The increase is more than double the pace of basic wage growth, squeezing consumer spending power at the sharpest pace on record. The pain is set to intensify, with the Bank of England predicting double-digit inflation by October when energy bills are almost certain to jump again.
There was evidence of more generalized inflation, with a 6.7% jump in food and non-alcoholic drink prices. The cost of recreation and culture rose 5.9%, the largest increase since at least 2006, and restaurant and hotel prices were up 8%. Part of that was due to value added tax reverting to the normal rate after the pandemic. Furniture and household equipment rose 10.7%.
The cost-of-living crisis already has amplified the political debate about how to handle a series of shocks hitting the UK. Prime Minister Boris Johnson’s Conservatives government has targeted relief at those with jobs, while the Labour opposition is calling for an emergency budget to help pensioners and people on benefits.
“Countries around the world are dealing with rising inflation,” Chancellor of the Exchequer Rishi Sunak said in a statement. “We cannot protect people completely from these global challenges but are providing significant support where we can, and stand ready to take further action.”
The Pound came close to reversing yesterday’s rebound on global de-risking following Jerome Powell’s comments on persisting with policy tightening. Even though the price of oil was down $3 today, the weakness of the Pound has exacerbated the impact of the advance for European consumers.

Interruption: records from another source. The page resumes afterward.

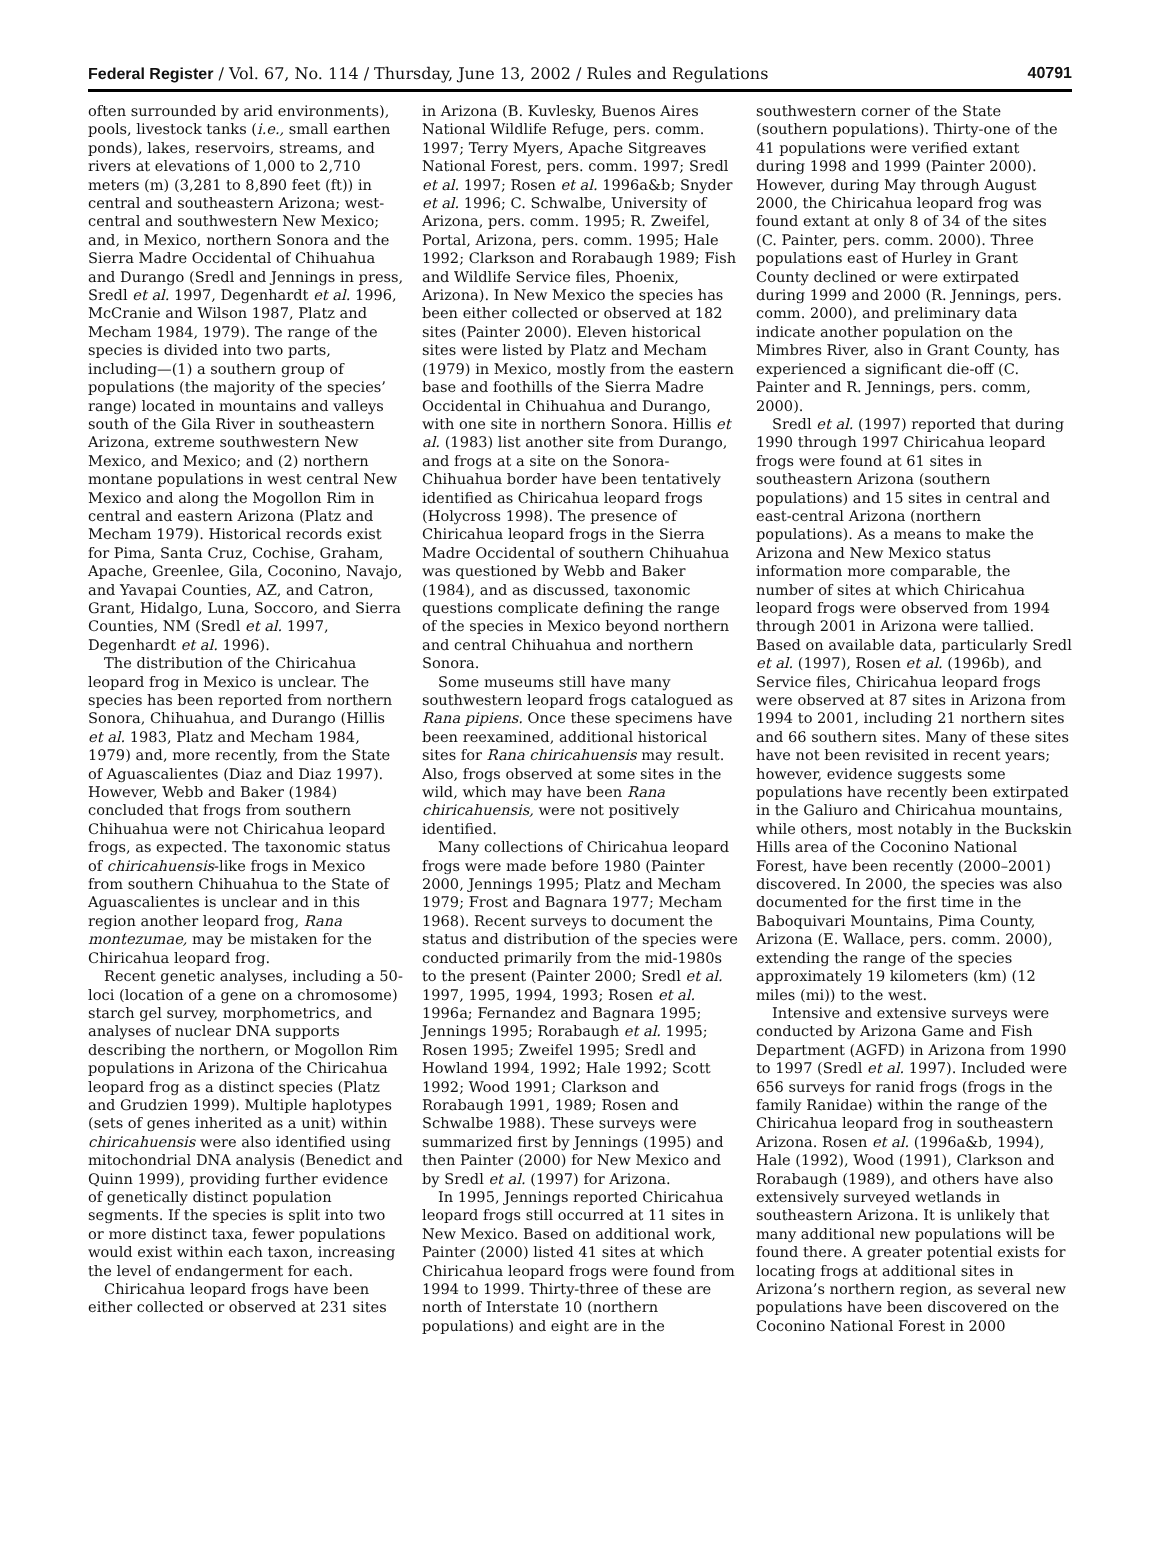Federal Register / Vol. 67, No. 114 / Thursday, June 13, 2002 / Rules and Regulations 40791
often surrounded by arid environments), pools, livestock tanks (i.e., small earthen ponds), lakes, reservoirs, streams, and rivers at elevations of 1,000 to 2,710 meters (m) (3,281 to 8,890 feet (ft)) in central and southeastern Arizona; west-central and southwestern New Mexico; and, in Mexico, northern Sonora and the Sierra Madre Occidental of Chihuahua and Durango (Sredl and Jennings in press, Sredl et al. 1997, Degenhardt et al. 1996, McCranie and Wilson 1987, Platz and Mecham 1984, 1979). The range of the species is divided into two parts, including—(1) a southern group of populations (the majority of the species’ range) located in mountains and valleys south of the Gila River in southeastern Arizona, extreme southwestern New Mexico, and Mexico; and (2) northern montane populations in west central New Mexico and along the Mogollon Rim in central and eastern Arizona (Platz and Mecham 1979). Historical records exist for Pima, Santa Cruz, Cochise, Graham, Apache, Greenlee, Gila, Coconino, Navajo, and Yavapai Counties, AZ, and Catron, Grant, Hidalgo, Luna, Soccoro, and Sierra Counties, NM (Sredl et al. 1997, Degenhardt et al. 1996).
The distribution of the Chiricahua leopard frog in Mexico is unclear. The species has been reported from northern Sonora, Chihuahua, and Durango (Hillis et al. 1983, Platz and Mecham 1984, 1979) and, more recently, from the State of Aguascalientes (Diaz and Diaz 1997). However, Webb and Baker (1984) concluded that frogs from southern Chihuahua were not Chiricahua leopard frogs, as expected. The taxonomic status of chiricahuensis-like frogs in Mexico from southern Chihuahua to the State of Aguascalientes is unclear and in this region another leopard frog, Rana montezumae, may be mistaken for the Chiricahua leopard frog.
Recent genetic analyses, including a 50-loci (location of a gene on a chromosome) starch gel survey, morphometrics, and analyses of nuclear DNA supports describing the northern, or Mogollon Rim populations in Arizona of the Chiricahua leopard frog as a distinct species (Platz and Grudzien 1999). Multiple haplotypes (sets of genes inherited as a unit) within chiricahuensis were also identified using mitochondrial DNA analysis (Benedict and Quinn 1999), providing further evidence of genetically distinct population segments. If the species is split into two or more distinct taxa, fewer populations would exist within each taxon, increasing the level of endangerment for each.
Chiricahua leopard frogs have been either collected or observed at 231 sites
in Arizona (B. Kuvlesky, Buenos Aires National Wildlife Refuge, pers. comm. 1997; Terry Myers, Apache Sitgreaves National Forest, pers. comm. 1997; Sredl et al. 1997; Rosen et al. 1996a&b; Snyder et al. 1996; C. Schwalbe, University of Arizona, pers. comm. 1995; R. Zweifel, Portal, Arizona, pers. comm. 1995; Hale 1992; Clarkson and Rorabaugh 1989; Fish and Wildlife Service files, Phoenix, Arizona). In New Mexico the species has been either collected or observed at 182 sites (Painter 2000). Eleven historical sites were listed by Platz and Mecham (1979) in Mexico, mostly from the eastern base and foothills of the Sierra Madre Occidental in Chihuahua and Durango, with one site in northern Sonora. Hillis et al. (1983) list another site from Durango, and frogs at a site on the Sonora-Chihuahua border have been tentatively identified as Chiricahua leopard frogs (Holycross 1998). The presence of Chiricahua leopard frogs in the Sierra Madre Occidental of southern Chihuahua was questioned by Webb and Baker (1984), and as discussed, taxonomic questions complicate defining the range of the species in Mexico beyond northern and central Chihuahua and northern Sonora.
Some museums still have many southwestern leopard frogs catalogued as Rana pipiens. Once these specimens have been reexamined, additional historical sites for Rana chiricahuensis may result. Also, frogs observed at some sites in the wild, which may have been Rana chiricahuensis, were not positively identified.
Many collections of Chiricahua leopard frogs were made before 1980 (Painter 2000, Jennings 1995; Platz and Mecham 1979; Frost and Bagnara 1977; Mecham 1968). Recent surveys to document the status and distribution of the species were conducted primarily from the mid-1980s to the present (Painter 2000; Sredl et al. 1997, 1995, 1994, 1993; Rosen et al. 1996a; Fernandez and Bagnara 1995; Jennings 1995; Rorabaugh et al. 1995; Rosen 1995; Zweifel 1995; Sredl and Howland 1994, 1992; Hale 1992; Scott 1992; Wood 1991; Clarkson and Rorabaugh 1991, 1989; Rosen and Schwalbe 1988). These surveys were summarized first by Jennings (1995) and then Painter (2000) for New Mexico and by Sredl et al. (1997) for Arizona.
In 1995, Jennings reported Chiricahua leopard frogs still occurred at 11 sites in New Mexico. Based on additional work, Painter (2000) listed 41 sites at which Chiricahua leopard frogs were found from 1994 to 1999. Thirty-three of these are north of Interstate 10 (northern populations) and eight are in the
southwestern corner of the State (southern populations). Thirty-one of the 41 populations were verified extant during 1998 and 1999 (Painter 2000). However, during May through August 2000, the Chiricahua leopard frog was found extant at only 8 of 34 of the sites (C. Painter, pers. comm. 2000). Three populations east of Hurley in Grant County declined or were extirpated during 1999 and 2000 (R. Jennings, pers. comm. 2000), and preliminary data indicate another population on the Mimbres River, also in Grant County, has experienced a significant die-off (C. Painter and R. Jennings, pers. comm, 2000).
Sredl et al. (1997) reported that during 1990 through 1997 Chiricahua leopard frogs were found at 61 sites in southeastern Arizona (southern populations) and 15 sites in central and east-central Arizona (northern populations). As a means to make the Arizona and New Mexico status information more comparable, the number of sites at which Chiricahua leopard frogs were observed from 1994 through 2001 in Arizona were tallied. Based on available data, particularly Sredl et al. (1997), Rosen et al. (1996b), and Service files, Chiricahua leopard frogs were observed at 87 sites in Arizona from 1994 to 2001, including 21 northern sites and 66 southern sites. Many of these sites have not been revisited in recent years; however, evidence suggests some populations have recently been extirpated in the Galiuro and Chiricahua mountains, while others, most notably in the Buckskin Hills area of the Coconino National Forest, have been recently (2000–2001) discovered. In 2000, the species was also documented for the first time in the Baboquivari Mountains, Pima County, Arizona (E. Wallace, pers. comm. 2000), extending the range of the species approximately 19 kilometers (km) (12 miles (mi)) to the west.
Intensive and extensive surveys were conducted by Arizona Game and Fish Department (AGFD) in Arizona from 1990 to 1997 (Sredl et al. 1997). Included were 656 surveys for ranid frogs (frogs in the family Ranidae) within the range of the Chiricahua leopard frog in southeastern Arizona. Rosen et al. (1996a&b, 1994), Hale (1992), Wood (1991), Clarkson and Rorabaugh (1989), and others have also extensively surveyed wetlands in southeastern Arizona. It is unlikely that many additional new populations will be found there. A greater potential exists for locating frogs at additional sites in Arizona’s northern region, as several new populations have been discovered on the Coconino National Forest in 2000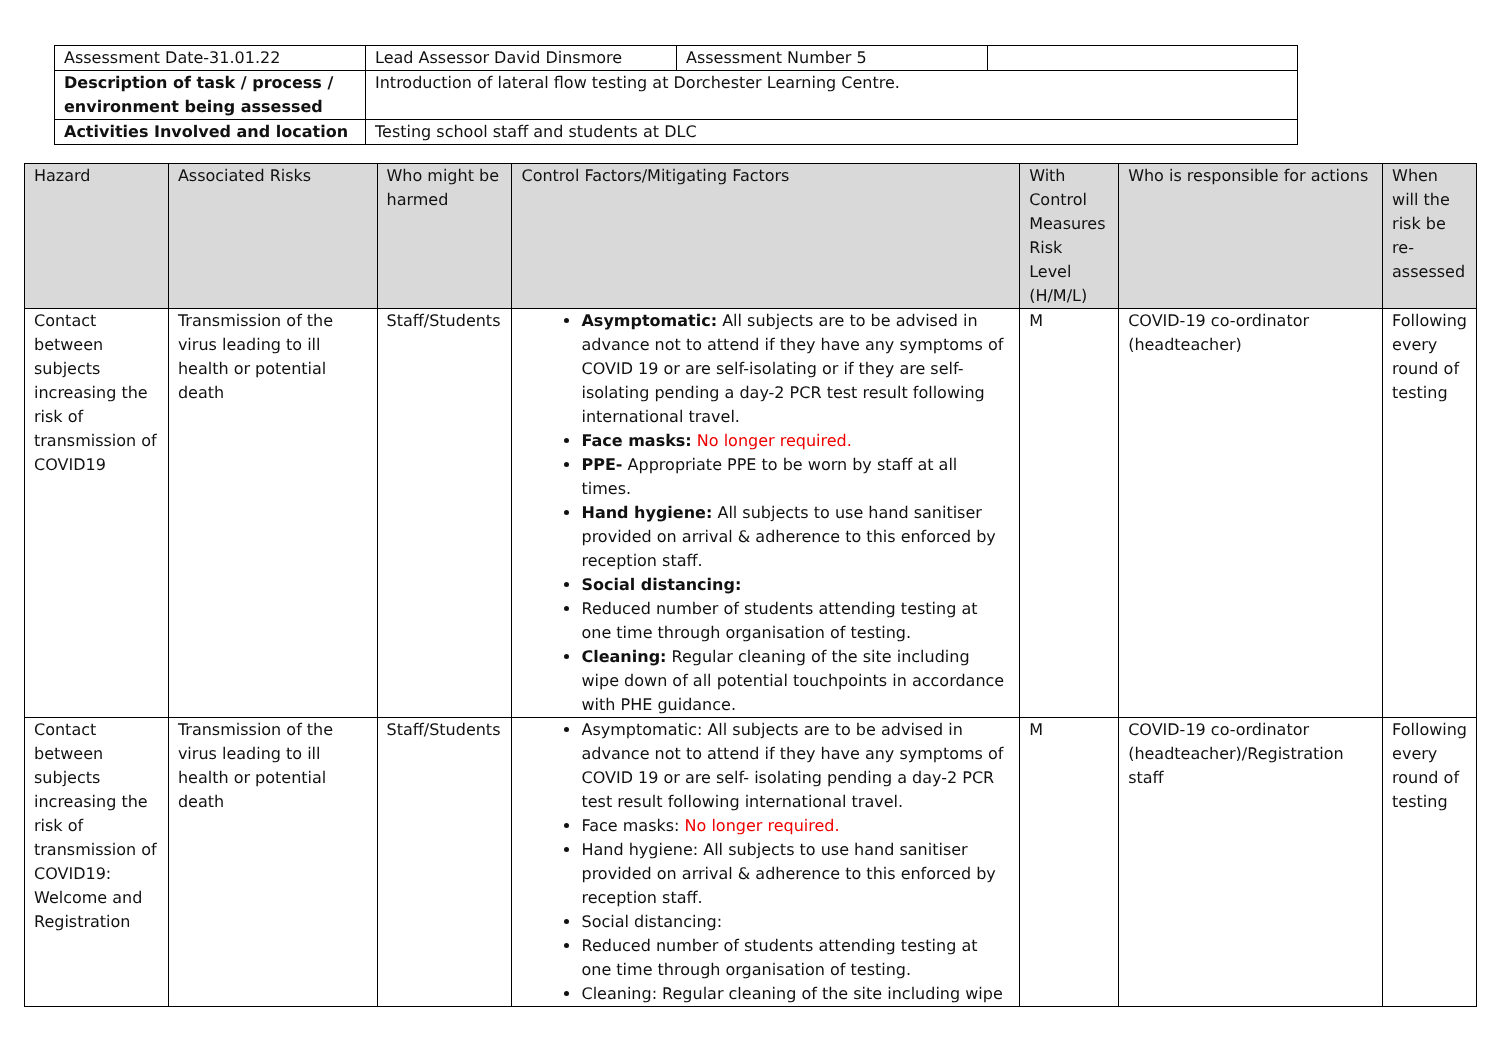| Assessment Date-31.01.22 | Lead Assessor David Dinsmore | Assessment Number 5 | |
| Description of task / process / environment being assessed | Introduction of lateral flow testing at Dorchester Learning Centre. | | |
| Activities Involved and location | Testing school staff and students at DLC | | |
| Hazard | Associated Risks | Who might be harmed | Control Factors/Mitigating Factors | With Control Measures Risk Level (H/M/L) | Who is responsible for actions | When will the risk be re-assessed |
| --- | --- | --- | --- | --- | --- | --- |
| Contact between subjects increasing the risk of transmission of COVID19 | Transmission of the virus leading to ill health or potential death | Staff/Students | Asymptomatic: All subjects are to be advised in advance not to attend if they have any symptoms of COVID 19 or are self-isolating or if they are self-isolating pending a day-2 PCR test result following international travel. Face masks: No longer required. PPE- Appropriate PPE to be worn by staff at all times. Hand hygiene: All subjects to use hand sanitiser provided on arrival & adherence to this enforced by reception staff. Social distancing: Reduced number of students attending testing at one time through organisation of testing. Cleaning: Regular cleaning of the site including wipe down of all potential touchpoints in accordance with PHE guidance. | M | COVID-19 co-ordinator (headteacher) | Following every round of testing |
| Contact between subjects increasing the risk of transmission of COVID19: Welcome and Registration | Transmission of the virus leading to ill health or potential death | Staff/Students | Asymptomatic: All subjects are to be advised in advance not to attend if they have any symptoms of COVID 19 or are self- isolating pending a day-2 PCR test result following international travel. Face masks: No longer required. Hand hygiene: All subjects to use hand sanitiser provided on arrival & adherence to this enforced by reception staff. Social distancing: Reduced number of students attending testing at one time through organisation of testing. Cleaning: Regular cleaning of the site including wipe | M | COVID-19 co-ordinator (headteacher)/Registration staff | Following every round of testing |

Brent crude in Pounds is still consolidating above the 2008 and 2012 peak. A sustained move back below £70 will be required to confirm a change of trend.
Last week Spain and Portugal introduced price controls on fuel. There is nothing any energy importer can do to mitigate the negative impact of rising fuel prices. The lack of adequate supplies of natural gas, oil, coal and spare electricity generating capacity are in no way influenced by interest rates. The large debt load and floating rate mortgage markets mean higher rates will cause more harm to consumers than rising food prices. That puts central banks in a very tight position. The answer is price controls.
This is exactly the kind of political solution that was attempted in the early 1970s. They provide short-term relief but do nothing to quell the underlying inflationary bias. When the cost of maintaining the controls becomes too expensive, they are abandoned, and prices ramp higher. The inflation of the 1970’s came in waves with short sharp economic boom and bust cycles. It is looking quite likely this is what we can expect from this decade too.